Auch die moralische Wirkung der V-2-Raketen auf die Zivilbevölkerung war recht groß. Dies lag daran, dass es damals einfach keinen Schutz vor neuen Waffen gab und die Deutschen zu jeder Tageszeit Raketen abfeuern konnten. Aus diesem Grund befanden sich die Menschen in London ständig in einem Zustand der Spannung. Psychologisch am schwierigsten waren gerade die Nachtstunden, als die Deutschen auch die britische Hauptstadt mit V-1 "Flugzeuggranaten" beschossen.

Und doch gelang es dem Hitler-Kommando bis zum Ende des Zweiten Weltkriegs nicht, wirklich massive Raketenangriffe zu erzielen. Außerdem ging es nicht um die Zerstörung ganzer Städte oder einzelner Industriegebiete.
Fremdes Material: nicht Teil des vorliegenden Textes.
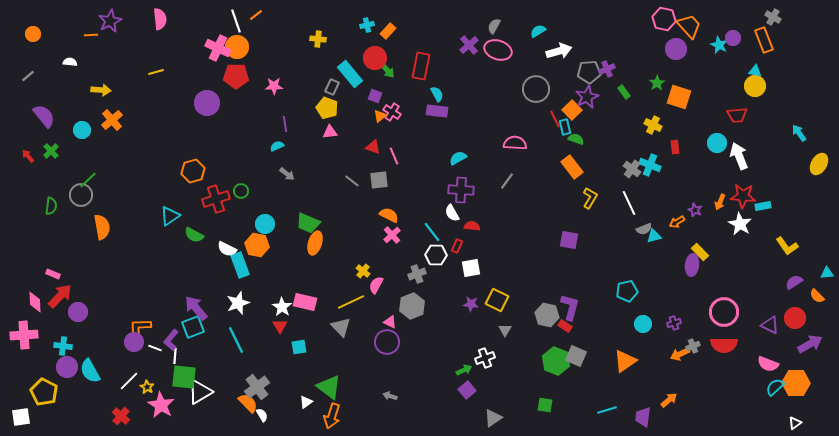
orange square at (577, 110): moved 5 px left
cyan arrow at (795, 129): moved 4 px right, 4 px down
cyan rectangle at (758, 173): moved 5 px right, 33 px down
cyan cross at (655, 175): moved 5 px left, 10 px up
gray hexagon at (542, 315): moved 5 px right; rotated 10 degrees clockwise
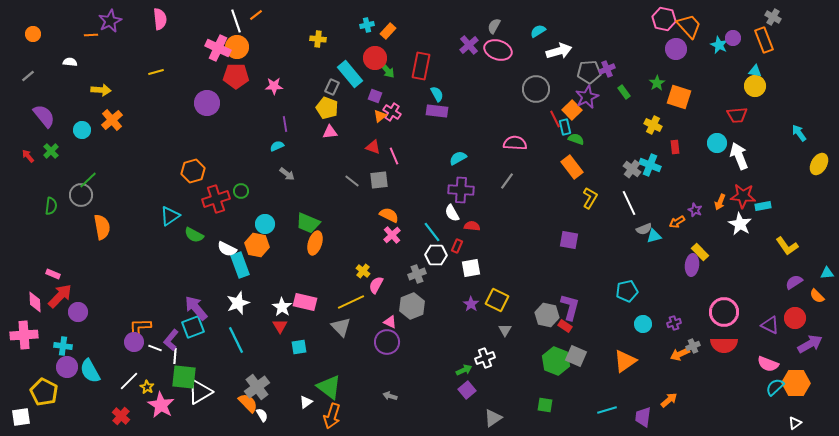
purple star at (471, 304): rotated 28 degrees clockwise
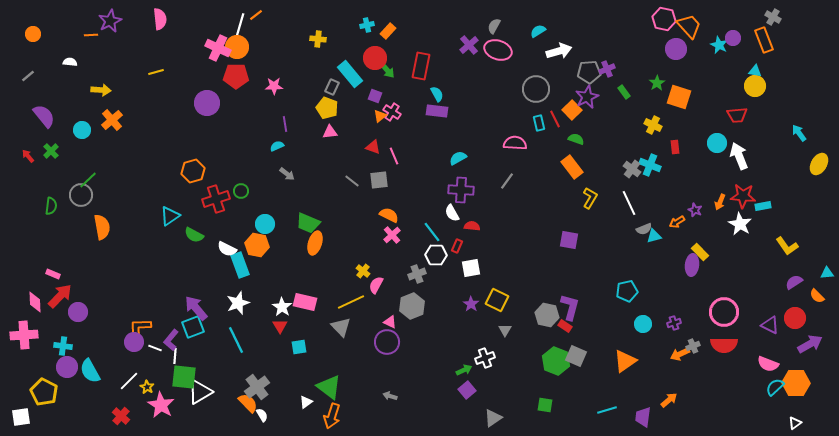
white line at (236, 21): moved 4 px right, 4 px down; rotated 35 degrees clockwise
cyan rectangle at (565, 127): moved 26 px left, 4 px up
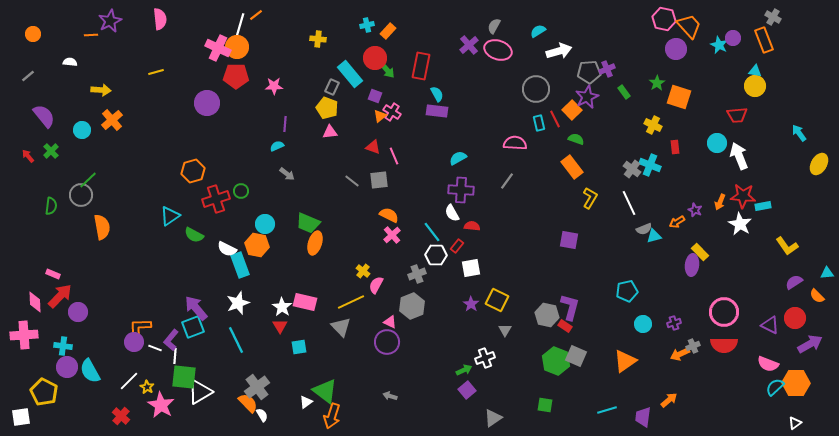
purple line at (285, 124): rotated 14 degrees clockwise
red rectangle at (457, 246): rotated 16 degrees clockwise
green triangle at (329, 387): moved 4 px left, 4 px down
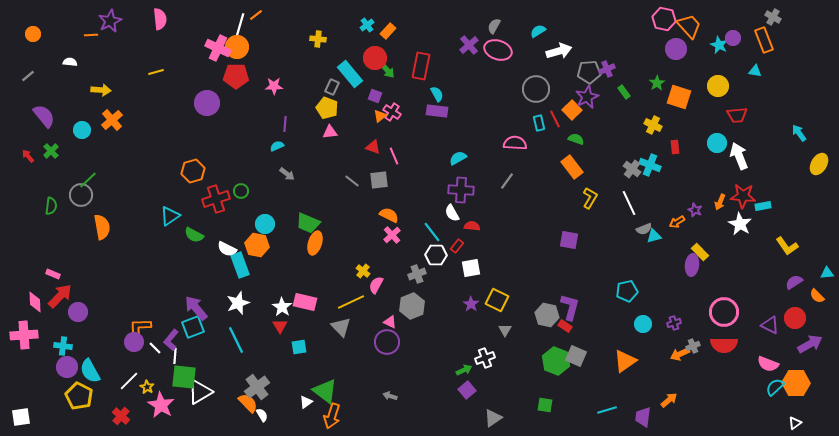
cyan cross at (367, 25): rotated 24 degrees counterclockwise
yellow circle at (755, 86): moved 37 px left
white line at (155, 348): rotated 24 degrees clockwise
yellow pentagon at (44, 392): moved 35 px right, 4 px down
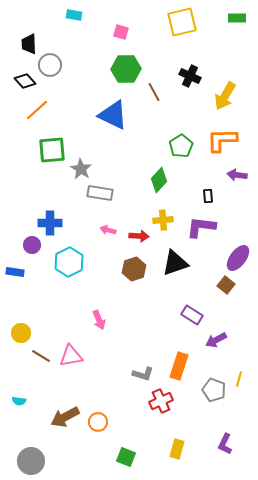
Von Hitler und der deutschen Führung wurde die Wirksamkeit der "Vergeltungswaffe" deutlich überschätzt. Raketenwaffen eines solchen technischen Entwicklungsstandes konnten den Verlauf des Konflikts einfach nicht zu Gunsten Deutschlands ändern, geschweige denn den unvermeidlichen Zusammenbruch des Dritten Reiches verhindern.